Both foreclosure inventory and completed foreclosures dropped substantially in June, as the national housing market continued its slow climb back to respectability.

The total number of foreclosed properties fell 28.9 percent year-over-year in June to 472,000 homes, while completed foreclosures fell 14.8 percent to 43,000 homes, according to data released Tuesday by CoreLogic in Irvine.

As of June, completed foreclosures are down 63.3 percent from their peak of 117,119 in September 2010.
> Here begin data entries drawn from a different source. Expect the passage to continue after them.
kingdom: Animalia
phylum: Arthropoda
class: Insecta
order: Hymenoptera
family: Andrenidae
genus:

Also, the number of homes in serious delinquency – definesdas any property with mortgage payments 90 days or more past due – declined 23.3 percent in June.

In the Inland Empire, foreclosures fell 0.3 percent between June 2014 and June of this year, according to CoreLogic, which provides property information, analytics and data-enabled services to clients worldwide.

“Serious delinquency is at [its] lowest level in seven and a half years, reflecting the benefits of slow but steady improvements in the economy and rising home prices,” said Anand Nallathambi, president and chief executive officer of CoreLogic, in a statement. “We are also seeing the positive impact of more stringent underwriting criteria for loans originated since 2009, which has helped to lower the nationally serious delinquent rate.”

About 5.8 million homes have been lost to foreclosure since the financial crisis began in September 2008, and approximately 7.8 million have been lost since the second quarter of 2004, when U.S. homeownership was at its peak, CoreLogic stated.